Lors de sa visite à Houston, au Texas, le président de la République, Félix-Antoine Tshisekedi, s'est entretenu avec Frank W. Garcia Jr., secrétaire d'État adjoint américain chargé des Affaires africaines. Lors de cette rencontre, les deux personnalités ont échangé sur l'évolution de la coopération entre la République démocratique du Congo et les États-Unis, notamment dans les domaines des investissements, des minerais critiques et de la santé publique.
Leurs discussions ont notamment porté sur les projets liés aux minerais critiques, les possibilités d'investissements dans les infrastructures ainsi que le développement des capacités locales de transformation des ressources naturelles congolaises. Félix-Antoine Tshisekedi et Frank W. Garcia Jr ont également abordé les questions de sécurité dans la région des Grands Lacs, considérées comme indispensables à l'attractivité économique et à la mise en œuvre des projets de développement.
La question de la maladie à virus Ebola a occupé une place importante dans les discussions. Le chef de l'État congolais a exprimé sa reconnaissance envers l'administration américaine pour son soutien dans la lutte contre les différentes flambées épidémiques enregistrées en RDC. Il a également alerté sur les risques que représenterait une propagation du virus dans les zones touchées par l'insécurité dans l'Est du pays.
Selon les chiffres disponibles, les États-Unis ont engagé plus de 200 millions USD directement consacrés à la riposte contre Ebola. En ajoutant les financements humanitaires connexes évalués à 350 millions USD ainsi que les 107 millions USD mobilisés par le Centre américain de contrôle et de prévention des maladies (CDC), l'appui américain dépasse désormais 650 millions USD.
« Toutefois, le Chef de l'État et son hôte ont convenu que la stabilité économique est conditionnée par la paix et la sécurité dans la région des Grands Lacs. S'agissant de la guerre dans la partie Est de la RDC, le Président de la République a salué le leadership de l'administration américaine dans les efforts de paix et de stabilisation de la région des Grands Lacs ; il a invité les États-Unis à poursuivre leur soutien diplomatique en faveur d'une paix durable et du respect de la souveraineté et de l'intégrité territoriale de la RDC ; et a rappelé l'urgence du retrait effectif à la mi-juillet de l'armée rwandaise », indique une communication de la présidence.
Avant d'ajouter :
« Abordant la question de la maladie à virus Ebola, le Président Félix-Antoine Tshisekedi a exprimé la reconnaissance de la RDC pour le soutien reçu de l'administration américaine dans la lutte contre l'épidémie d'Ebola. Il a présenté la menace qu'une propagation d'Ebola dans les zones occupées ferait peser sur toute la région. Sur le même sujet, le Chef de l'État a déploré le traitement infligé à la République démocratique du Congo (RDC) depuis la réapparition de cette maladie dans la province de l'Ituri. »
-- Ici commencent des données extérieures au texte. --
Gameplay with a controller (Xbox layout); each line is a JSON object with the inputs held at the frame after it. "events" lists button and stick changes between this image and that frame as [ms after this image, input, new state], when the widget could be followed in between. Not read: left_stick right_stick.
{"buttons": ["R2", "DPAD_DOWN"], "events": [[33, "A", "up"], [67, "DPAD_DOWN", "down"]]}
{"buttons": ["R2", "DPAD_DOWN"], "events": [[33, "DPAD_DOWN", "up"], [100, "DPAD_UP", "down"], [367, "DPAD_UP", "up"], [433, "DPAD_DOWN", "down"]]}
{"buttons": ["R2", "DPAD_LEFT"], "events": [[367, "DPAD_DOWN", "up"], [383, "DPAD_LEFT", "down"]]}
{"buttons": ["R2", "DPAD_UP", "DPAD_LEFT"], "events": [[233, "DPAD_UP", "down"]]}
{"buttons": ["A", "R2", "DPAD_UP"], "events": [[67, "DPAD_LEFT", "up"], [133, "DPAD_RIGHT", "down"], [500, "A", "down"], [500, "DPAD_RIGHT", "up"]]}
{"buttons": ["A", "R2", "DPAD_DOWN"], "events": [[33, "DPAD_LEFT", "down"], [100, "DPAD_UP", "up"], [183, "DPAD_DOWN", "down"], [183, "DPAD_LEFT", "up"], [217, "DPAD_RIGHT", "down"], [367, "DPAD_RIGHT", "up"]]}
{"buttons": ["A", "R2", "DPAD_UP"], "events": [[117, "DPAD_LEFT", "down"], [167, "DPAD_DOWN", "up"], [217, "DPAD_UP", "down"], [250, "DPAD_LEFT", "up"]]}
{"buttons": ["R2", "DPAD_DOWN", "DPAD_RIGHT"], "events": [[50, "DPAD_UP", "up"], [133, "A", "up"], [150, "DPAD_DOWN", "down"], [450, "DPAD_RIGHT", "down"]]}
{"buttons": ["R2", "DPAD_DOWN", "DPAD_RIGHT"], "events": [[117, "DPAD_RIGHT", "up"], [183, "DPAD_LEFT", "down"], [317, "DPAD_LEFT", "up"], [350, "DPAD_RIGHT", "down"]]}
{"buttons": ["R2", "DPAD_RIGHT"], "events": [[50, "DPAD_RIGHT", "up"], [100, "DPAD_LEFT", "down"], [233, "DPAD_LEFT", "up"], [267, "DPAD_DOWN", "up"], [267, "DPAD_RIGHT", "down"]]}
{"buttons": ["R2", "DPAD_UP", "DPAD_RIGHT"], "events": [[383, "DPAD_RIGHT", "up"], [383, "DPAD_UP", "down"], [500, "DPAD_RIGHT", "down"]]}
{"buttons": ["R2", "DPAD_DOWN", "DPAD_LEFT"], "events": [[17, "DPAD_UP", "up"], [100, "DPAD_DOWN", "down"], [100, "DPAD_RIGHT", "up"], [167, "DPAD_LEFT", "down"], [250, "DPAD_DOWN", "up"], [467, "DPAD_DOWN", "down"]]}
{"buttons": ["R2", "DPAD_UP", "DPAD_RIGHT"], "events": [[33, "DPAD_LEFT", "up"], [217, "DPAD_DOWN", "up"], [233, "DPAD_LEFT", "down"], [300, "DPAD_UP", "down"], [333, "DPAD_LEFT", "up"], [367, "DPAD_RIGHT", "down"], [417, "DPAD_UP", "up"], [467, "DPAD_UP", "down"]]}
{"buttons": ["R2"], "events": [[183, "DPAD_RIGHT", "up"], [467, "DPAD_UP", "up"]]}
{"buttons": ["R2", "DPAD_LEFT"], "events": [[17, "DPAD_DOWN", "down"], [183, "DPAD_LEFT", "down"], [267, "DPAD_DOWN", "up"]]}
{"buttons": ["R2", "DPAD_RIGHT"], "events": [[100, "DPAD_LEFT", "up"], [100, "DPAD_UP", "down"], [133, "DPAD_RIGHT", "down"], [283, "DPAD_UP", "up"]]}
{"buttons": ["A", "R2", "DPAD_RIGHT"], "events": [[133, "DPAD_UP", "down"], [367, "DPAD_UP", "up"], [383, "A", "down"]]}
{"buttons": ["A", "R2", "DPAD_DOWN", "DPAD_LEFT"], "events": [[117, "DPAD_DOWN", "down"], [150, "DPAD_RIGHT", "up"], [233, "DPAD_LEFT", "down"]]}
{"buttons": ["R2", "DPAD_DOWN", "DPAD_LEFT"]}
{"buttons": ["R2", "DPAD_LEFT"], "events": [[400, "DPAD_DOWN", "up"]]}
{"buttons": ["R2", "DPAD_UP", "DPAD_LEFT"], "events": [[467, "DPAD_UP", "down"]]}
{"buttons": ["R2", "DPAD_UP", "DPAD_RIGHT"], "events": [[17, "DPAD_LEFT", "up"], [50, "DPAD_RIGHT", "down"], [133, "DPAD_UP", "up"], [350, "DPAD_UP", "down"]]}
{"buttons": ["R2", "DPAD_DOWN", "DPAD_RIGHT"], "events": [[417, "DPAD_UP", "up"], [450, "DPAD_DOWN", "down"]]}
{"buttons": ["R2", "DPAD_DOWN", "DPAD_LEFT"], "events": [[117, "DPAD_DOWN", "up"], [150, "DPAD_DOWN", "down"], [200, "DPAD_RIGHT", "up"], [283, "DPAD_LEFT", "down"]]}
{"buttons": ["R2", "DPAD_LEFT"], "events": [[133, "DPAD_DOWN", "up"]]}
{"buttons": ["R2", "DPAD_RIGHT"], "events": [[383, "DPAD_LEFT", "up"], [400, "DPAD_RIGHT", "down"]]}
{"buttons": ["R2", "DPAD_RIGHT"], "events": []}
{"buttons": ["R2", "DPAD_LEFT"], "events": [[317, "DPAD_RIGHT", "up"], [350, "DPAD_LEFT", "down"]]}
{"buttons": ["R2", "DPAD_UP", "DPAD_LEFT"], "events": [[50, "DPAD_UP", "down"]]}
Cette rencontre intervient plusieurs mois après la signature, le 4 décembre 2025, de l'accord de partenariat entre la RDC et les États-Unis. Défendant récemment cet accord lors de Makutano Talk 2026, le vice-Premier ministre et ministre de l'Économie nationale, Daniel Mukoko Samba, avait insisté sur le respect intégral du cadre juridique congolais.
Face aux interrogations de plusieurs acteurs économiques et de la société civile, il avait assuré que les investisseurs américains demeurent soumis aux mêmes règles que toutes les autres entreprises opérant sur le territoire national.
« Le texte, cet accord, reconnaît pleinement la législation congolaise comme étant celle qui s'applique en RDC. Si vous parcourez l'accord, vous ne trouverez aucune référence qui pourrait prendre le dessus sur les dispositions légales en vigueur. La loi sur la sous-traitance, la loi sur le contenu local, ces lois s'appliqueront. Et elles s'appliqueront à ces investisseurs américains de la même manière qu'elles s'appliqueront à toutes les autres entreprises installées en République démocratique du Congo. Il n'y a aucune disposition de cet accord qui conférerait un statut particulier quelconque aux entreprises américaines qui vont tirer profit de cet accord pour entrer dans les secteurs économiques congolais », avait déclaré Daniel Mukoko Samba.
Le ministre de l'Économie nationale avait également rejeté les accusations selon lesquelles cet accord porterait atteinte aux intérêts du pays. Selon lui, la publication du texte a permis à plusieurs observateurs de mieux comprendre sa portée et son contenu.
À travers cet échange entre Tshisekedi et Frank W. Garcia Jr. à Houston, Kinshasa et Washington affichent leur volonté de poursuivre une coopération axée à la fois sur les investissements, la valorisation des ressources minières, la stabilité régionale et les défis sanitaires auxquels la RDC reste confrontée. Il reste à savoir ce que l'avenir réserve quant à ce partenariat.